● **Source document**:
══════
Bizarre College Scholarships You Didn’t Know Existed

You’ve taken the ACT, started filling out applications, researched college campuses and narrowed down your choices. Now, you’re sitting at home in front of the computer searching for scholarships to help pay for your education. You find the typical needs, gender, ethnic group and subject-based scholarships, but if you look harder, you will find scholarships that are a bit out-of-the-ordinary. In fact, some scholarships border on the bizarre.

Are You Ready for Something Completely Different?

Duck Brand Duct Tape sponsors the Stuck at Prom Scholarship. Applicants must be 14 years of age or older and legal residents of the United States or Canada. To qualify, applicants must make every piece of their high school prom outfit out of Duck Brand Duct Tape and submit a photo of themselves wearing their creations. Entries are judged on originality, workmanship, accessories and use of colors. Awards range from $500 to $5,000.

If you live near Stuttgart, Arkansas, you can apply for the Chick and Sophie Major Memorial Duck Calling Scholarship. Graduating high school seniors are eligible to apply. There’s good news and bad news about this scholarship. The good news is that the number of applicants is small. The bad news is that applicants have to enter Stuttgart’s yearly duck calling contest in November. Awards range from $500 to $2,000.
══════
● **Instructions for the task**: According to the scholarships text, what must applicants for the Stuck at Prom Scholarship make their entire prom outfit out of? Use only the text to get this done.
══════
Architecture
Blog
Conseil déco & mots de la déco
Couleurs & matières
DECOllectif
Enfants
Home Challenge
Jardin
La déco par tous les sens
══════
● **Answer box**: Duck Brand Duct Tape.